The AccessTree element used to extract raw access control list (ACL) information from file. Security information separated to access rights information MObjects ( read/write/execute , allow/deny type ) and security account information MObjects ( SID, domain/computer, authentication's name ).
There is only one boolean parameter to configure ExpandAccounts. If it's configured to true, then security account groups will be expanded - sub-accounts will be extracted too as sub-MObjects.
For example, file is accessible only by Administrators group.
Configuration sample with ExpandAccounts="false"

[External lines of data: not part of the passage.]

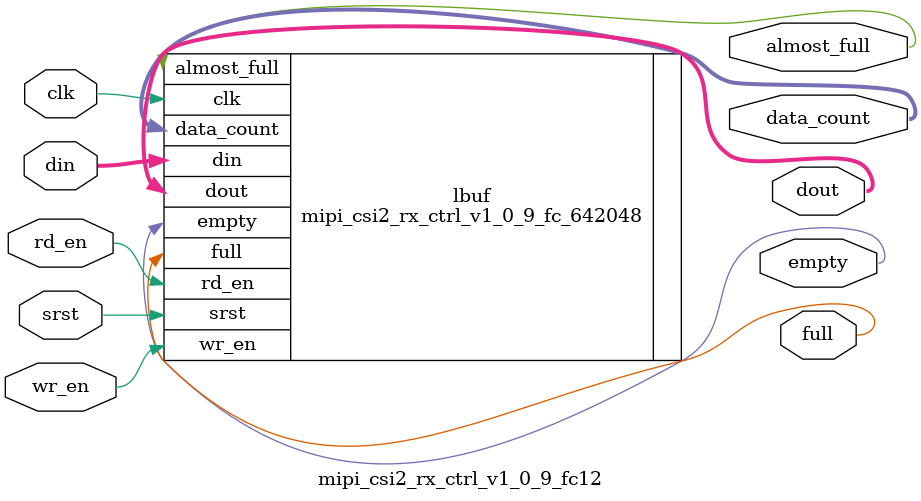
<source format=v>
`timescale 1ns/1ps
module mipi_csi2_rx_ctrl_v1_0_9_fc12 (
input          clk        ,
input          srst       ,
input  [64+4-1:0]  din  ,
input          wr_en      ,
input          rd_en      ,
output  [64+4-1:0]  dout,
output         full       ,
output         almost_full,
output         empty      ,
output [11-1:0]  data_count
);

mipi_csi2_rx_ctrl_v1_0_9_fc_642048 lbuf (
 .clk         (clk         ),
 .srst        (srst        ),
 .din         (din         ),
 .wr_en       (wr_en       ),
 .rd_en       (rd_en       ),
 .dout        (dout        ),
 .full        (full        ),
 .almost_full (almost_full ),
 .empty       (empty       ),
 .data_count  (data_count  ) 
);
endmodule

</source>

<Attribute Type="String" Name="AccessTreeNotExpanded"> <AccessTree ExpandAccounts="false"/> </Attribute>
Extracted attribute sample with ExpandAccounts="false"
<A n="AccessTreeNotExpanded"> <O> <A n="type"> <L> <V>ALLOW</V> </L> </A> <A n="mask"> <L> <V>RWX</V> </L> </A> <A n="account"> <O> <A n="sid"> <L> <V>S-1-5-32-544</V> </L> </A> <A n="type"> <L> <V>ALIAS</V> </L> </A> <A n="domain"> <L> <V>BUILTIN</V> </L> </A> <A n="auth"> <L> <V>Administrators</V> </L> </A> </O> </A> </O> </A>
Top MObject corresponds to ACL object.
There are three attributes: type - ACL rule type, may be ALLOW or DENY
mask - ACL rule mask, R - Read, W - Write , X - eXecute
account - reference to security account MObject
Security account MObject atributes:
sid - security identifier.
type - account type
domain - account domain/computer name ( 1st level authentication's name )

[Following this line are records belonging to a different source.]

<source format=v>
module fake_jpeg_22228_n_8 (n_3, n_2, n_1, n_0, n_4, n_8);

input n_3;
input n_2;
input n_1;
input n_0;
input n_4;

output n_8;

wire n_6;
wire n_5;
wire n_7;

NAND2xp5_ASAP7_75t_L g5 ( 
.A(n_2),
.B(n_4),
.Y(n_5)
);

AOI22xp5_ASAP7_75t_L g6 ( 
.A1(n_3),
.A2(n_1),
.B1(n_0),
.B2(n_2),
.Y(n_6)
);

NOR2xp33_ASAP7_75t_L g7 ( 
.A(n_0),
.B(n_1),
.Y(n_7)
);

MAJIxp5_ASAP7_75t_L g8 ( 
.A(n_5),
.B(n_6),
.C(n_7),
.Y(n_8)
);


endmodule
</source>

auth - account name ( 2nd level authentication's name )
Configuration sample with ExpandAccounts="true"
<Attribute Type="String" Name="AccessTreeExpanded"> <AccessTree ExpandAccounts="true"/> </Attribute>
Extracted attribute sample with ExpandAccounts="true"
<A n="AccessTreeExpanded"> <O> <A n="type"> <L> <V>ALLOW</V> </L> </A> <A n="mask"> <L> <V>RWX</V> </L> </A> <A n="account"> <O> <A n="sid"> <L> <V>S-1-5-32-544</V> </L> </A> <A n="type"> <L> <V>ALIAS</V> </L> </A> <A n="domain"> <L> <V>BUILTIN</V> </L> </A> <A n="auth"> <L> <V>Administrators</V> </L> </A> <A n="sub"> <O> <A n="sid"> <L> <V>S-1-5-21-2105471877-1027867990-1527921536-500</V> </L> </A> <A n="type"> <L> <V>USER</V> </L> </A> <A n="domain"> <L> <V>Ivan</V> </L> </A> <A n="auth"> <L> <V>Administrator</V> </L> </A> </O> <O> <A n="sid"> <L> <V>S-1-5-21-2105471877-1027867990-1527921536-1000</V> </L> </A> <A n="type"> <L> <V>USER</V> </L> </A> <A n="domain"> <L> <V>Ivan</V> </L> </A> <A n="auth"> <L> <V>Ivanhoe</V> </L> </A> </O> </A> </O> </A> </O> </A>
Two accounts info extracted for group Administrators. Group Administrators account now have additional attribute sub to group sub-accounts
AccessList.
AccessList attribute configuration. This attribute used to extract ready/flat accounts list correspondent to ACL. Additional parameters used to filter required accounts.
ExpandAccounts - should we process sub-accounts or not.
AuthorityFilter - GROUPS/USERS return only groups or users - optional.
Mask - rights filter: Read, Write, eXecute (RWX)
For example, we have to extract accounts and for all of them it's allowed to execute this file.
Sample Configuration for accounts directly linked to file ACL:
<Attribute Type="String" Name="allowed2eXecute"> <AccessList ExpandAccounts="false" Mask=" X"/> </Attribute>
Sample Result:
<A n="allowed2eXecute"> <O> <A n="sid"> <L> <V>S-1-5-32-544</V> </L> </A> <A n="type"> <L> <V>ALIAS</V> </L> </A> <A n="domain"> <L> <V>BUILTIN</V> </L> </A> <A n="auth"> <L> <V>Administrators</V> </L> </A> </O> </A>
Sample Configuration for all accounts and sub/accounts
<Attribute Type="String" Name="allowed2eXecute_ALL"> <AccessList ExpandAccounts="true" Mask=" X"/> </Attribute>
Sample Result:
<A n="allowed2eXecute_ALL"> <O> <A n="sid"> <L> <V>S-1-5-32-544</V> </L> </A> <A n="type"> <L> <V>ALIAS</V> </L> </A> <A n="domain"> <L> <V>BUILTIN</V> </L> </A> <A n="auth"> <L> <V>Administrators</V> </L> </A> </O> <O> <A n="sid"> <L> <V>S-1-5-21-2105471877-1027867990-1527921536-500</V> </L> </A> <A n="type"> <L> <V>USER</V> </L> </A> <A n="domain"> <L> <V>Ivan</V> </L> </A> <A n="auth"> <L> <V>Administrator</V> </L> </A> </O> <O> <A n="sid"> <L> <V>S-1-5-21-2105471877-1027867990-1527921536-1000</V> </L> </A> <A n="type"> <L> <V>USER</V> </L> </A> <A n="domain"> <L> <V>Ivan</V> </L> </A> <A n="auth"> <L> <V>Ivanhoe</V> </L> </A> </O> </A>